Wayne Rooney joined Manchester United's exclusive 200 club, scoring twice as David Moyes' side opened their Champions League campaign with an encouraging 4-2 win over Bayer Leverkusen.
Rooney put United ahead midway through the first half with a first-time effort from Patrice Evra's cross, although Bayer Leverkusen argued with some justification that an offside Antonio Valencia had impeded keeper Bernd Leno.
Still, it did not look like being a particularly memorable night for Rooney when an inexplicable failure to either tap into an empty net or provide an opportunity for Robin van Persie to do so after he had skipped round Leno was followed within a minute by Simon Rolfes' equaliser.
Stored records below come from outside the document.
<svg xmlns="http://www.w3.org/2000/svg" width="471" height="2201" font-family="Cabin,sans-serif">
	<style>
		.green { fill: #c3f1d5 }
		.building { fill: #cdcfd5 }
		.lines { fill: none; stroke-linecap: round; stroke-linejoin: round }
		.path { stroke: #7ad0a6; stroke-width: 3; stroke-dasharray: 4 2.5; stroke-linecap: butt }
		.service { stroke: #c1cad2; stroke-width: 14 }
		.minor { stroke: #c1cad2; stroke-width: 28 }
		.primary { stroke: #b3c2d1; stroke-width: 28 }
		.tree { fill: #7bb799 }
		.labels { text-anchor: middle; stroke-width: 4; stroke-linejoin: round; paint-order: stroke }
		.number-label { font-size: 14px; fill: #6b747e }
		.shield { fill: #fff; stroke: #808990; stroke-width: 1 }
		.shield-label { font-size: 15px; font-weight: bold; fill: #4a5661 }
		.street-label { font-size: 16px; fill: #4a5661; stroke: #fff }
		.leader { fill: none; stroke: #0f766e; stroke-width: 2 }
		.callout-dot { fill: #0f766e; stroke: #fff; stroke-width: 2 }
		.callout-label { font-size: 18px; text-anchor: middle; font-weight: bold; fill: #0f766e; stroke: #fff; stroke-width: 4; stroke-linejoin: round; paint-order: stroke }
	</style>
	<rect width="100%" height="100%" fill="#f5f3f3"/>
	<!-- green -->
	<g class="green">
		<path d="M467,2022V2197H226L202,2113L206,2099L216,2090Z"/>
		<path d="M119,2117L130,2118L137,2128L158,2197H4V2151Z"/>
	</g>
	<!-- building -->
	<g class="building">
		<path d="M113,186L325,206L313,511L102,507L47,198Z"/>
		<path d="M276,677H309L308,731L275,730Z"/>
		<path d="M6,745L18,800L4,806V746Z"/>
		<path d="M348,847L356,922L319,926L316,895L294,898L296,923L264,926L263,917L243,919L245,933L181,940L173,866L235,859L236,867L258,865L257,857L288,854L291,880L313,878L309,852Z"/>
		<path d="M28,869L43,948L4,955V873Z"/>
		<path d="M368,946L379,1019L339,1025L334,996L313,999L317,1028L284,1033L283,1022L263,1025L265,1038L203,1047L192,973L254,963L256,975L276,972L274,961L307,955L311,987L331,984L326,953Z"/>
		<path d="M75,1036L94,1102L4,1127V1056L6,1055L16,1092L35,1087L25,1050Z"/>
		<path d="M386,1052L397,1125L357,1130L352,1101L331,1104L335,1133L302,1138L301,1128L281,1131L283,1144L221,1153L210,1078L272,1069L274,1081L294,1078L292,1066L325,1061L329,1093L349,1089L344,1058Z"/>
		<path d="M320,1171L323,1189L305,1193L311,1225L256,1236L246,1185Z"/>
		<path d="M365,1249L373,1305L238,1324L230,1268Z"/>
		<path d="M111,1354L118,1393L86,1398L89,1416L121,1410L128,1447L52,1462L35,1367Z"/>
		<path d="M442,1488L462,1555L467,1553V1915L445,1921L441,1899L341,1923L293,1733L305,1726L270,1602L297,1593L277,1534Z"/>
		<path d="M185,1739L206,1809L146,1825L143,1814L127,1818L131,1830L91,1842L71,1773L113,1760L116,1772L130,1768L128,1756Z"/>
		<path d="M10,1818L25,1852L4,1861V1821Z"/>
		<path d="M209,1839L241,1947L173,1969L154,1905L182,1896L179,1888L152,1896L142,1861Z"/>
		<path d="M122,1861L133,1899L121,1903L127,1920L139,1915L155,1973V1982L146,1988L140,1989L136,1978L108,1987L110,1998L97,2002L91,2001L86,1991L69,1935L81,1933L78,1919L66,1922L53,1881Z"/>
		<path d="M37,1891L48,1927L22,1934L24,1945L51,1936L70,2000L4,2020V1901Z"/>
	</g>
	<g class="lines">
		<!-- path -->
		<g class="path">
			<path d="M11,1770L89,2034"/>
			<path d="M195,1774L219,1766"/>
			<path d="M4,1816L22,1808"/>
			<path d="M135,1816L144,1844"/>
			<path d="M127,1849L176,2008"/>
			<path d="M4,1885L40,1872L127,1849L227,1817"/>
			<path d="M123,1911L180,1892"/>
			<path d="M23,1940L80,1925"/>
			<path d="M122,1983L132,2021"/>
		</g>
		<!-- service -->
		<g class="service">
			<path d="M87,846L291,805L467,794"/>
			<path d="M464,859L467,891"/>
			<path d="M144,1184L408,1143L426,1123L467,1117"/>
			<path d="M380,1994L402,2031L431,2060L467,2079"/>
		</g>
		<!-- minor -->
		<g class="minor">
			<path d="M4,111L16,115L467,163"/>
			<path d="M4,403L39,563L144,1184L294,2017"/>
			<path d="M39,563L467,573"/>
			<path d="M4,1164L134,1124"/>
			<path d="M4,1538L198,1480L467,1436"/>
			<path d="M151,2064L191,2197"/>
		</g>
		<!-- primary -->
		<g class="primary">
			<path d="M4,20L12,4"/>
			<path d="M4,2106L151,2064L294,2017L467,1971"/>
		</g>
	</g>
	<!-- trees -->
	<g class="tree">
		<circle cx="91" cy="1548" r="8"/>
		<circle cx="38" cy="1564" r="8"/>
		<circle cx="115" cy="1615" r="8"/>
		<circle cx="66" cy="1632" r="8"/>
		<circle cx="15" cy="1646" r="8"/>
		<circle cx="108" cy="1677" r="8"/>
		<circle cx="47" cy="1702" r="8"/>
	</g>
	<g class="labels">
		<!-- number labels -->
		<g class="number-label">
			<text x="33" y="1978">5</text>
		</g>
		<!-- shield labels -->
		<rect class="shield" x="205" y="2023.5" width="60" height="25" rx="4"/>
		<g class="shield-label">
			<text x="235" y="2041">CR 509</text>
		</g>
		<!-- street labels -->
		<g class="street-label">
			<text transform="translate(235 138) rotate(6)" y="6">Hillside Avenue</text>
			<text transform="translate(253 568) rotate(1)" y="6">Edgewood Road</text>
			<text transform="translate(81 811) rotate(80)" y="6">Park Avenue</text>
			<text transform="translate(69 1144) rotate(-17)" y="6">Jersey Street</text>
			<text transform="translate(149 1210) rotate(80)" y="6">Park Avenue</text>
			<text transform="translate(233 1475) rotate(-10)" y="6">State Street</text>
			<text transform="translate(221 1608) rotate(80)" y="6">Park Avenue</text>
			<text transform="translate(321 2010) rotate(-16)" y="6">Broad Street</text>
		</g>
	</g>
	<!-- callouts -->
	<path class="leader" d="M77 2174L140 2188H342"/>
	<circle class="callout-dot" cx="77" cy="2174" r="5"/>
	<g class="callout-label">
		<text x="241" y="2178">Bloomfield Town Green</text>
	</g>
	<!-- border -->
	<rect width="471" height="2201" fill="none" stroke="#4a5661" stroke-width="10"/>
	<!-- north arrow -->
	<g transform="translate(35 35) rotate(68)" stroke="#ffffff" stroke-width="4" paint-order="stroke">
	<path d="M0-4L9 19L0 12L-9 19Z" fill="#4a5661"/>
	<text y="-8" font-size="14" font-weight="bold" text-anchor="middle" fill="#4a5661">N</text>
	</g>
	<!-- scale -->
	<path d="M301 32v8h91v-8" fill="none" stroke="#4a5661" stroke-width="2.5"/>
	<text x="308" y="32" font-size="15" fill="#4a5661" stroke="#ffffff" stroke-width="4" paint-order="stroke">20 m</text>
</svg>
However, Van Persie soon restored United's advantage before Rooney entered the history books as he seized on the loose ball after Emir Spahic had got his head to David de Gea's long punt downfield and finished with ease. It was a landmark effort that meant Rooney emulated Sir Bobby Charlton, Denis Law and Jack Rowley in reaching 200 United goals. More importantly in the short-term, it launched Moyes' Champions League career in perfect style as Rooney provided a late fourth for Valencia.
When will all be well in Wayne's world?
- It seems it is not enough for Wayne Rooney to perform excellently on his comeback to the Manchester United team for his first game under David Moyes.
- Nor is it enough to score his first goal of the season while playing with a manufactured bandage on a gaping headwound.
- It is not even enough to score twice in a Champions League tie to reach 200 goals for the club.
- Instead, with one terse reply to a TV interviewer after the match, the narrative around Rooney once again focuses on events off the field, and his unsettled summer at Old Trafford.
- His future, on the surface, appears to be straightened out. He seems, on the surface, to be enjoying playing for the club again. But tap anywhere near hard enough to scratch the surface and the angst comes out once again.
- The questions will continue, and Rooney has to accept that the consternation was at least in part of his own making. He may have been forgiven, but nobody has forgotten.
And Moyes could have been pretty pleased with his side's first half efforts. New boy Marouane Fellaini brought the unfussy approach his manager said he would, content to let more flamboyant team-mates work their magic further up field. One of that number was Shinji Kagawa, whose continued omissions, while explained away perfectly plausibly by Moyes, were starting to attract attention.
Kagawa was heavily involved in most of United's attacks, including their opening goal, but was overshadowed by Rooney though. There was never any real doubt Rooney would have put all the summer conjecture about his future to one side once it became obvious he would be remaining at Old Trafford. Still, it is pleasing to see how hard he is working, something England coach Roy Hodgson might be very thankful for next month when he tries to secure a World Cup berth.
Rooney had an early shot blocked by Spahic, with Van Persie also firing wide in a solid if unspectacular start. Chris Smalling, making his first appearance of the campaign, looped an effort over off his back before United opened their account. A Ronaldo-esque dance from Van Persie by the touchline bamboozled the Leverkusen defence, then Fellaini, Michael Carrick and Kagawa were all involved in sending Evra darting towards the by-line. His cross was met by Rooney, whose shot bounced over Leno.
What Slovenian referee Damir Skomina - and the rest of his officials - had missed was Valencia virtually falling into Leno as Rooney's shot came towards them. If Valencia was not interfering with play, it is hard to see how anyone ever could be.
Van Persie's decision to soon after engage in a face-to-face row with Skomina was not the wisest choice and brought him a booking. Still, with Kagawa coming agonisingly close to a second just before the interval, United did not have a lot to concern them.
That confidence was badly shaken not long after the restart. As he glided round Leno, Rooney looked certain to tap home. Instead, he rolled his effort beyond the far post, too far in front of Van Persie to enable the touch that would also have doubled United's lead. Both Moyes and, in the directors' box, Ferguson, struggled to comprehend how United were not two up.
To make matters worse, the visitors immediately went down to the other end and equalised as Leverkusen skipper Rolfes met Heung-min Son's lay-off perfectly and saw his curling effort take the slightest deflection off Carrick before finding the corner. It took a moment of genius from Van Persie to restore United's advantage, hooking Valencia's cross in with a semi overhead kick that left Leno so startled he could not react quickly enough.
Once they were back in front, United were in no mood to surrender the initiative again. Rooney's landmark goal came 20 minutes from time before he set up Valencia for his first European goal in nearly two years.
Omer Toprak pulled one back after a goalmouth scramble caused by De Gea's failure to punch clear before Van Persie failed to convert from barely a yard. Still, for Rooney - who left to a standing ovation - and Moyes, it was a very pleasing evening indeed.